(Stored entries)
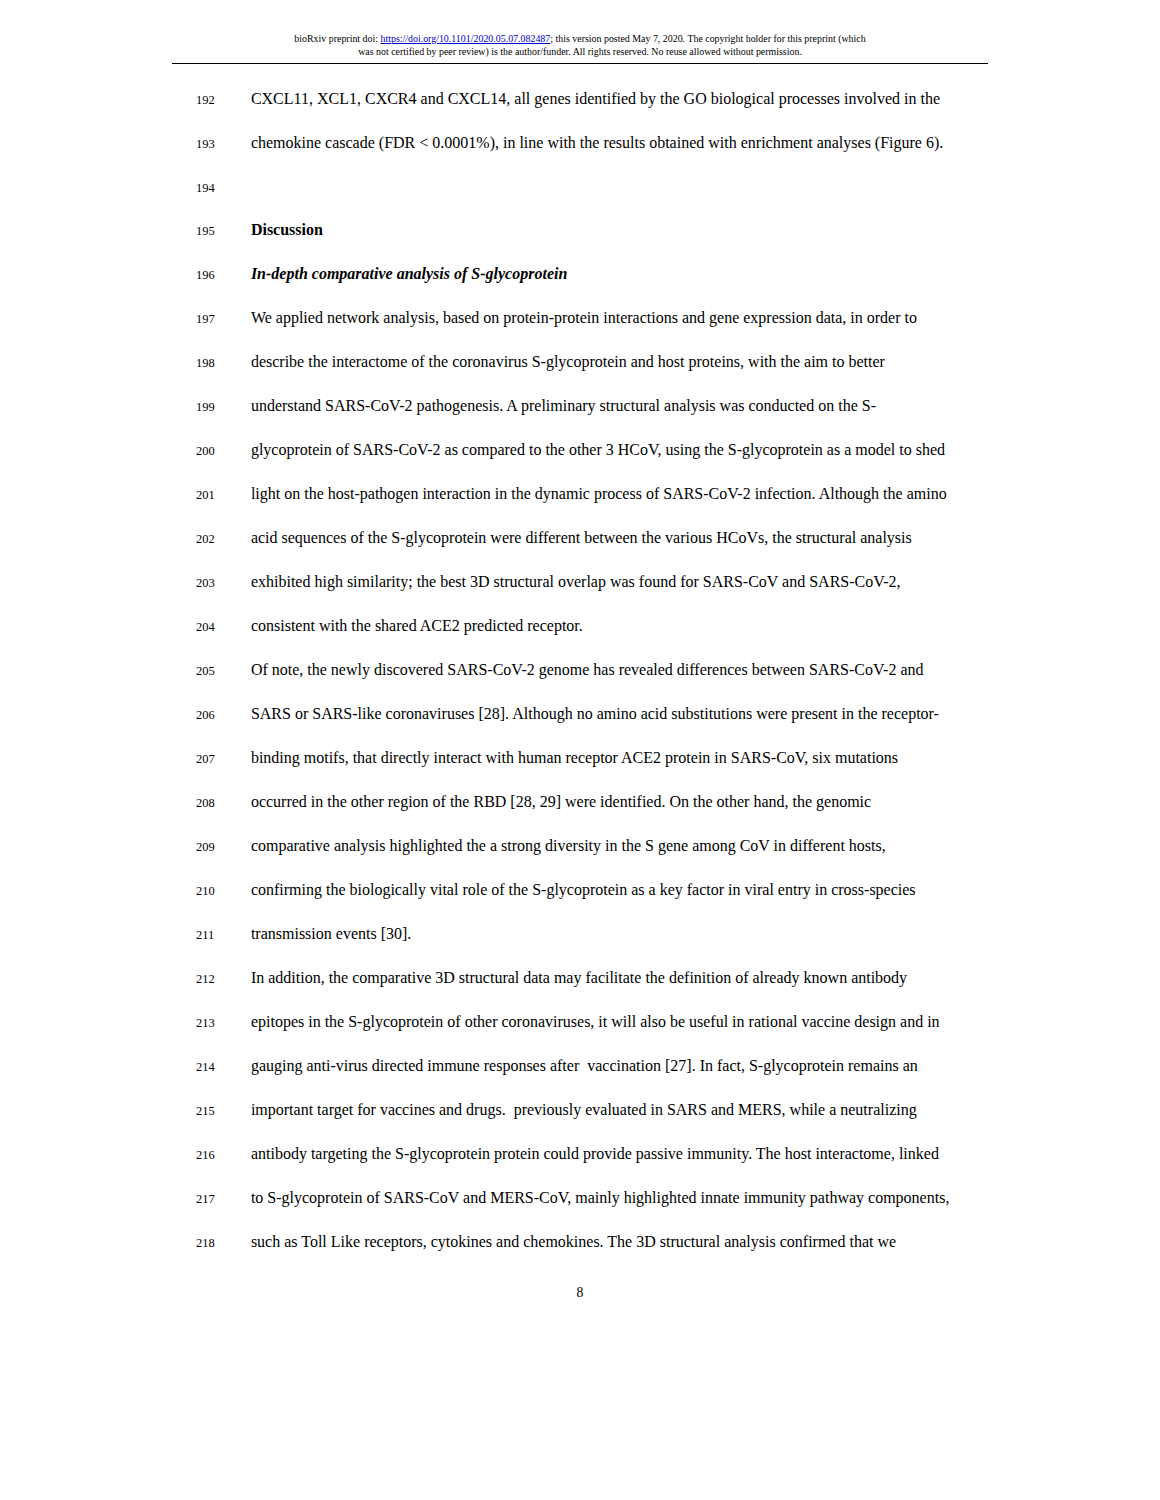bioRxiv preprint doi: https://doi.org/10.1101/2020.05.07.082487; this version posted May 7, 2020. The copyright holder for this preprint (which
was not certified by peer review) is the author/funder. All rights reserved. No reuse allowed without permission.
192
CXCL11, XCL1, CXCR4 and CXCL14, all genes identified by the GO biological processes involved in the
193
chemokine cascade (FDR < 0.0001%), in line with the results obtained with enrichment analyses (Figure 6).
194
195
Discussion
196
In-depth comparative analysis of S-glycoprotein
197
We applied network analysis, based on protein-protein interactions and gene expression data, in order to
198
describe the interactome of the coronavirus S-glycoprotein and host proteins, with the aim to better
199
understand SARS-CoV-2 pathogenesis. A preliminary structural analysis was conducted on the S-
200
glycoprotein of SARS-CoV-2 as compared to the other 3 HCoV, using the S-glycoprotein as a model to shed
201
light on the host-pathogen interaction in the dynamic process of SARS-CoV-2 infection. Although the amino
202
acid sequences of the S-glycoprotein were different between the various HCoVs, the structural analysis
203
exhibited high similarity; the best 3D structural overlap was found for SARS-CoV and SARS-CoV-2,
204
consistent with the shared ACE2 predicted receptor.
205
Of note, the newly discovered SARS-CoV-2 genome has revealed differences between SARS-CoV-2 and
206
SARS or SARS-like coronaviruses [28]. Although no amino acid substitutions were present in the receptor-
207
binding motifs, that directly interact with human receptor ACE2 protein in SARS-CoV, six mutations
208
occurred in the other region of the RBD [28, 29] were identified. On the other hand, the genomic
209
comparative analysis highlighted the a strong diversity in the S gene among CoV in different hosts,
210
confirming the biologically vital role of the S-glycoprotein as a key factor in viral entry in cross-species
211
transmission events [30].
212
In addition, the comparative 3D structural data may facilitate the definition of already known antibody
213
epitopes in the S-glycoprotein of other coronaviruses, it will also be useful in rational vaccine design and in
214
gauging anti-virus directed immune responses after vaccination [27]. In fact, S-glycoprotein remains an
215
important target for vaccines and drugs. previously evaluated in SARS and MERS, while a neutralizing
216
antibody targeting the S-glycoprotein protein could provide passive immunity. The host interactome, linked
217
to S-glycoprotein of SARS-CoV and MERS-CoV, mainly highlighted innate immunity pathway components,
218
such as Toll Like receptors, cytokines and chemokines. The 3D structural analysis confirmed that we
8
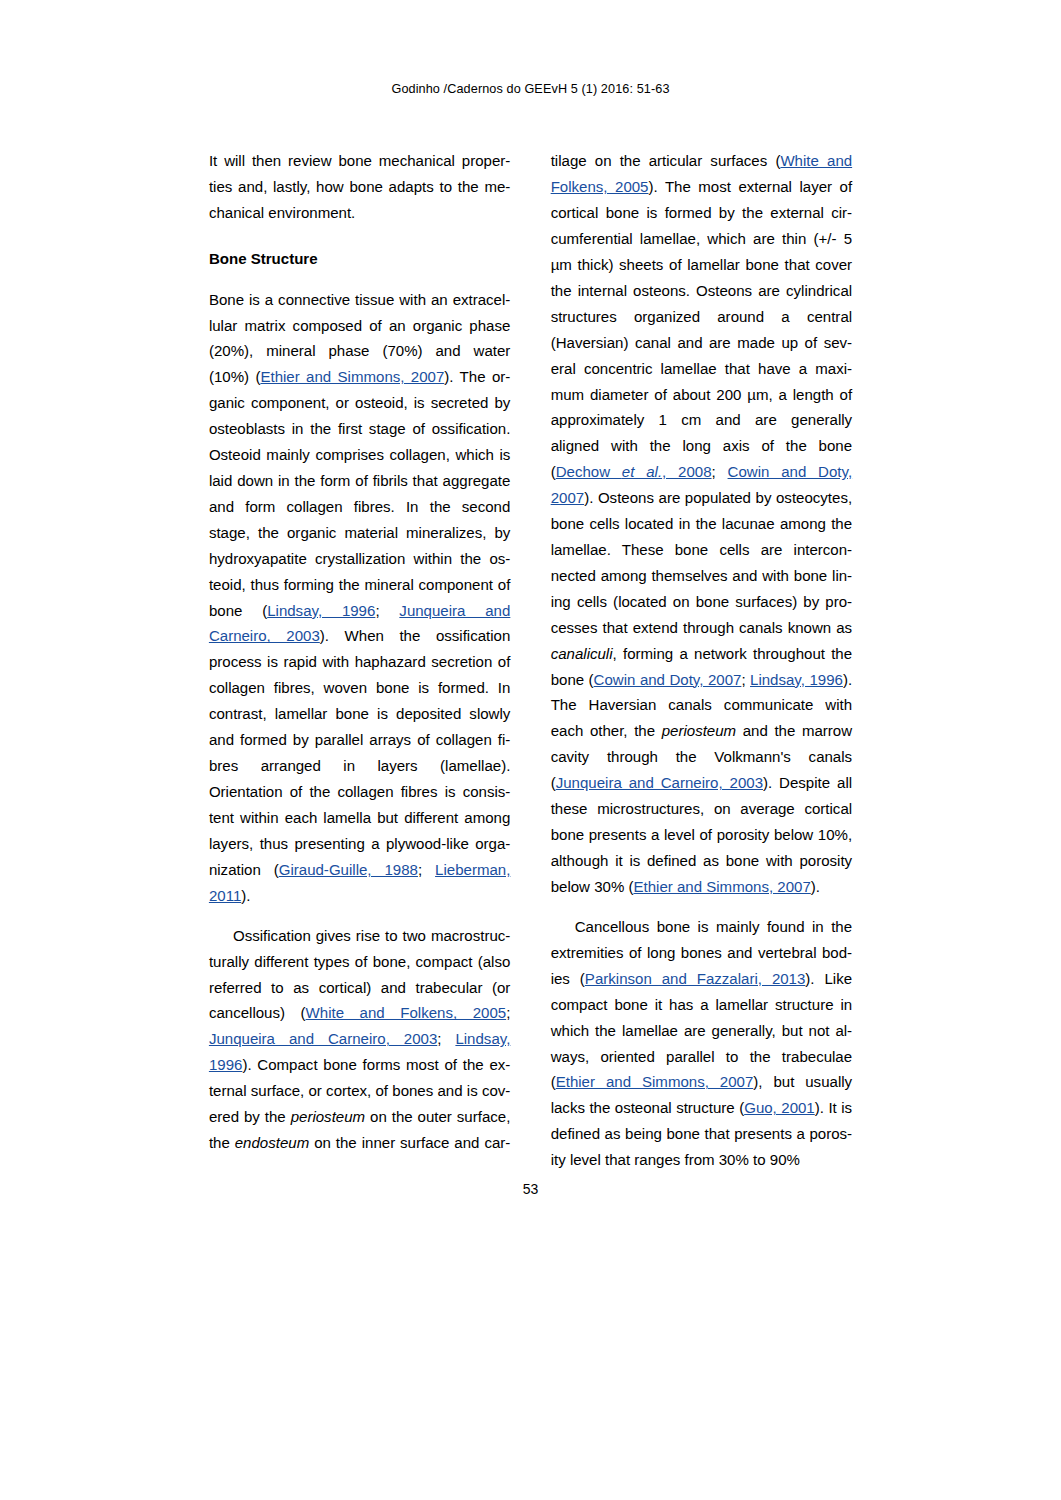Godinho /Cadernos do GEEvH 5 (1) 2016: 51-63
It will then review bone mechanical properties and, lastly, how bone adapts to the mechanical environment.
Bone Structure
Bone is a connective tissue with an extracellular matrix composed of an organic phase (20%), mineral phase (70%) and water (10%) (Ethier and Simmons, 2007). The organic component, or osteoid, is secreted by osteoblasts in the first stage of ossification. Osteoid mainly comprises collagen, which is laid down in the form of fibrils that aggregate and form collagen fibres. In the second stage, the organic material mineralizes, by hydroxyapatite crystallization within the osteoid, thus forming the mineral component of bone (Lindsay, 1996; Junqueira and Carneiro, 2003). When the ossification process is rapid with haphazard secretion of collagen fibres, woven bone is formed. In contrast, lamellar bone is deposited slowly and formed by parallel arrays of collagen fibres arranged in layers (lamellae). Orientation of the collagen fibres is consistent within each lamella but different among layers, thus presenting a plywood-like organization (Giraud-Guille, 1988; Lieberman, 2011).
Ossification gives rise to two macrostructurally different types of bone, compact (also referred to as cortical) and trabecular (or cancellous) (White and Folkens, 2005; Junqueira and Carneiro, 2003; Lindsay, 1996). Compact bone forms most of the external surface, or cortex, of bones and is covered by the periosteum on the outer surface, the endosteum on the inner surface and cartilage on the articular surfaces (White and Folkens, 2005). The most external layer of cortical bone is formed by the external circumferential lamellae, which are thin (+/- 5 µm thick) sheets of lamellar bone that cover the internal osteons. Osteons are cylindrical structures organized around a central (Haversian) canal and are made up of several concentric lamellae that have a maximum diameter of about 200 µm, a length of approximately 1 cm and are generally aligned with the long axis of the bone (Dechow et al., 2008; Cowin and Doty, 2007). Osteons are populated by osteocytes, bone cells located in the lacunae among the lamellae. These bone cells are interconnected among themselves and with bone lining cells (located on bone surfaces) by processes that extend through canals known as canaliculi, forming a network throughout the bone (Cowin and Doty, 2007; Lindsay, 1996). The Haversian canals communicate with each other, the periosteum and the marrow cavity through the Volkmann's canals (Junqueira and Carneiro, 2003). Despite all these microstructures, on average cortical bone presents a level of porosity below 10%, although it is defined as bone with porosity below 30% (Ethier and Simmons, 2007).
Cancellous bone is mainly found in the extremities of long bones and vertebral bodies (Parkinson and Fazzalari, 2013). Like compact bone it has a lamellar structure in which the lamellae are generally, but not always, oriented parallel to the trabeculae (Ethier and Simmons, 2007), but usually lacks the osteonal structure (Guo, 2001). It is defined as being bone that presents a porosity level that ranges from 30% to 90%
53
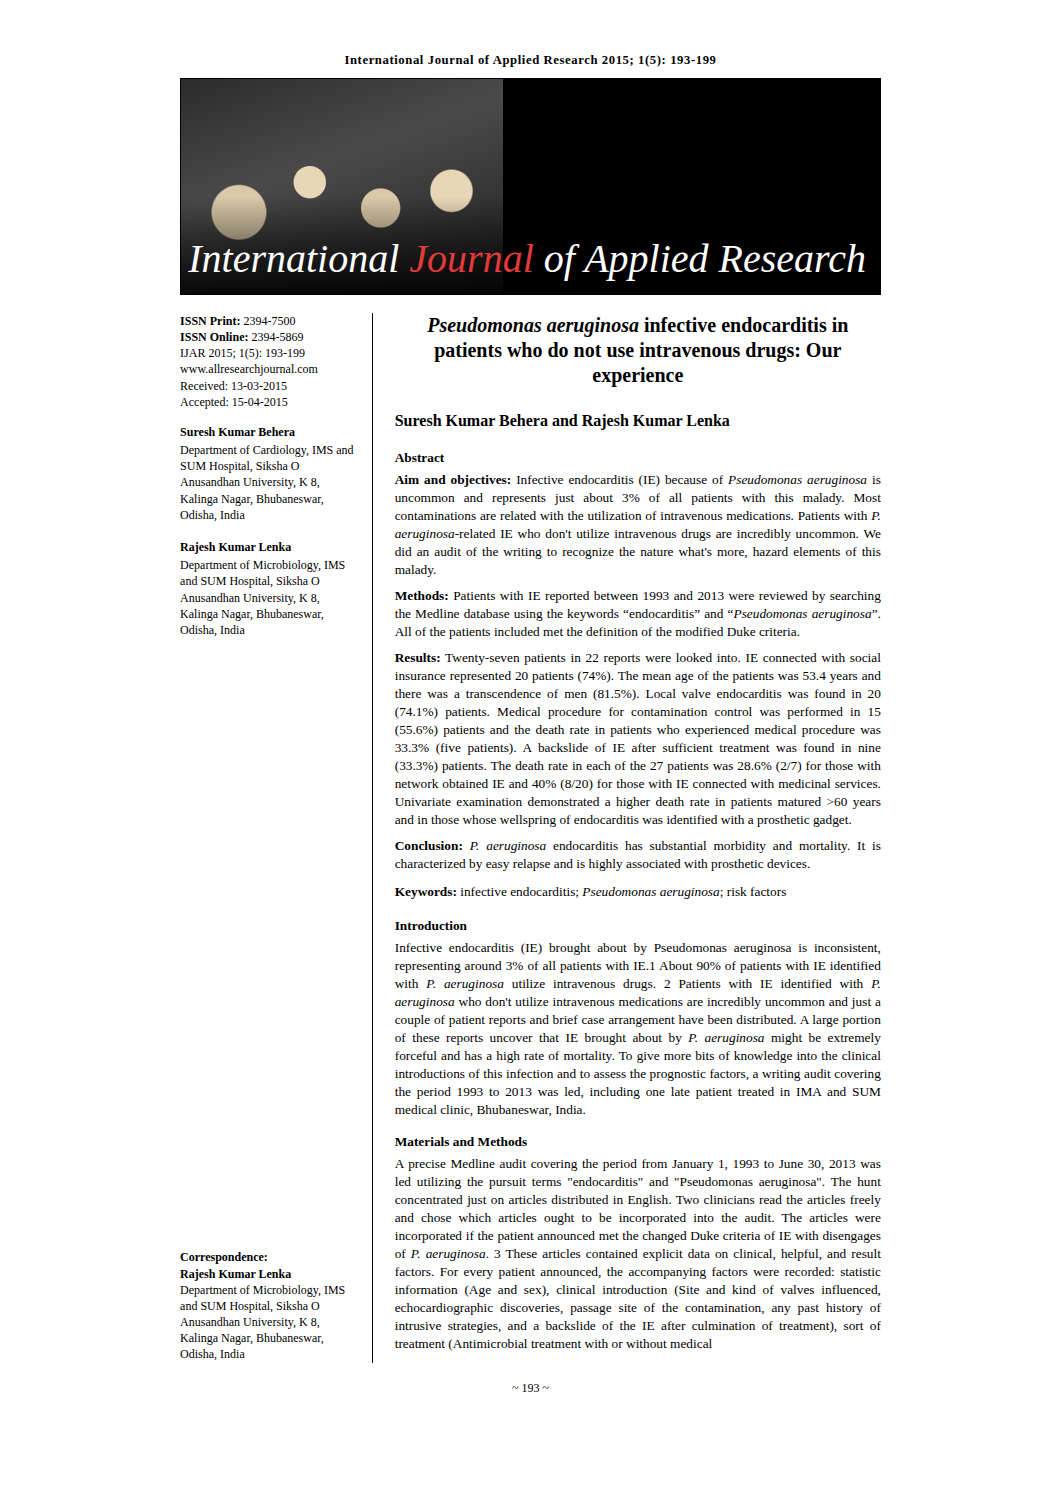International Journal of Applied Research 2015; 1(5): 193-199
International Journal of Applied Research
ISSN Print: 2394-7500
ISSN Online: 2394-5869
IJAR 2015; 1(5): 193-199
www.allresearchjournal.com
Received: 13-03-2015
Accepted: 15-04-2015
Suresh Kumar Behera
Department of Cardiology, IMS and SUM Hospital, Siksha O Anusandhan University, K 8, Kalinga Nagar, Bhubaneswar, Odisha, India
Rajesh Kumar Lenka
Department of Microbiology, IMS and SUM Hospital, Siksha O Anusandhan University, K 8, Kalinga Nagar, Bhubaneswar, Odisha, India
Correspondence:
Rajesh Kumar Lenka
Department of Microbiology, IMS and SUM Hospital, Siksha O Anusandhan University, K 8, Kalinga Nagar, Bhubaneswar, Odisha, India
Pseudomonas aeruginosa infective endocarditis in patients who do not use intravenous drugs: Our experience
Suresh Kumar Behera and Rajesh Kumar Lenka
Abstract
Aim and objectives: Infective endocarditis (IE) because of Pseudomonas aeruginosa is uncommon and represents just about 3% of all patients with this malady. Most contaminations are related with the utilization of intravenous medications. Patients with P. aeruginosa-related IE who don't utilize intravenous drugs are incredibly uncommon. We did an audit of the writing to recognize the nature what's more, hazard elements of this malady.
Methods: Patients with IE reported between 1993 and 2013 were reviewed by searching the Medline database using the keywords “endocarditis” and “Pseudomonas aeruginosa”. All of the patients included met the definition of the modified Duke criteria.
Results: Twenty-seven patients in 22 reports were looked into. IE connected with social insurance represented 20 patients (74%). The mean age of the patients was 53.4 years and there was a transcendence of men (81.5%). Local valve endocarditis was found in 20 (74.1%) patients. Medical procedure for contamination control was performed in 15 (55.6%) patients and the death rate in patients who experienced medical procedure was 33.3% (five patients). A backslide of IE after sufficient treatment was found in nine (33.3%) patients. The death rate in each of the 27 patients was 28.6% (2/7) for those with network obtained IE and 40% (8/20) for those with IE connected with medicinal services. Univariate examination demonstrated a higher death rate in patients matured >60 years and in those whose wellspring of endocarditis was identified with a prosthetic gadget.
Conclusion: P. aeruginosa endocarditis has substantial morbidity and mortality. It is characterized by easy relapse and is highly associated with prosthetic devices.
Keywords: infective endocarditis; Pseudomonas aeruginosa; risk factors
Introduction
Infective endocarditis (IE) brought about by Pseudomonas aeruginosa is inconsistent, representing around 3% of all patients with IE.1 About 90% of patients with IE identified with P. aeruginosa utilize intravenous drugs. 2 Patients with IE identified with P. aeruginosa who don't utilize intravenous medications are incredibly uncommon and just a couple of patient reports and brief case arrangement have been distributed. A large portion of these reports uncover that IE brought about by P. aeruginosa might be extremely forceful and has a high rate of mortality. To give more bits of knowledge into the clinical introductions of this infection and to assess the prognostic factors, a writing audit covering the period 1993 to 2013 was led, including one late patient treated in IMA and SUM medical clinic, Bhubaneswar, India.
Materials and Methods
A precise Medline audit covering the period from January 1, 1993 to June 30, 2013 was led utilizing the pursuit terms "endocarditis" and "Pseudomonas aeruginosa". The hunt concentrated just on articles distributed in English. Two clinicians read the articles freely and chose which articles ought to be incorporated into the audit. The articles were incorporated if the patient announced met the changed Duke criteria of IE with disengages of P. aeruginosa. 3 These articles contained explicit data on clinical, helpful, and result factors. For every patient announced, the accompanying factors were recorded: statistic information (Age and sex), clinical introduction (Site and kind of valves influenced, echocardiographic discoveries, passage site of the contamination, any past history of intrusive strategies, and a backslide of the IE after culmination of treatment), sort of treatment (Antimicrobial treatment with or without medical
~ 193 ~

[WORK TASK]
Every line that holds the word "criteria" should be copied from the records above.

[WRITTEN REPLY]
Methods: Patients with IE reported between 1993 and 2013 were reviewed by searching the Medline database using the keywords “endocarditis” and “Pseudomonas aeruginosa”. All of the patients included met the definition of the modified Duke criteria.
A precise Medline audit covering the period from January 1, 1993 to June 30, 2013 was led utilizing the pursuit terms "endocarditis" and "Pseudomonas aeruginosa". The hunt concentrated just on articles distributed in English. Two clinicians read the articles freely and chose which articles ought to be incorporated into the audit. The articles were incorporated if the patient announced met the changed Duke criteria of IE with disengages of P. aeruginosa. 3 These articles contained explicit data on clinical, helpful, and result factors. For every patient announced, the accompanying factors were recorded: statistic information (Age and sex), clinical introduction (Site and kind of valves influenced, echocardiographic discoveries, passage site of the contamination, any past history of intrusive strategies, and a backslide of the IE after culmination of treatment), sort of treatment (Antimicrobial treatment with or without medical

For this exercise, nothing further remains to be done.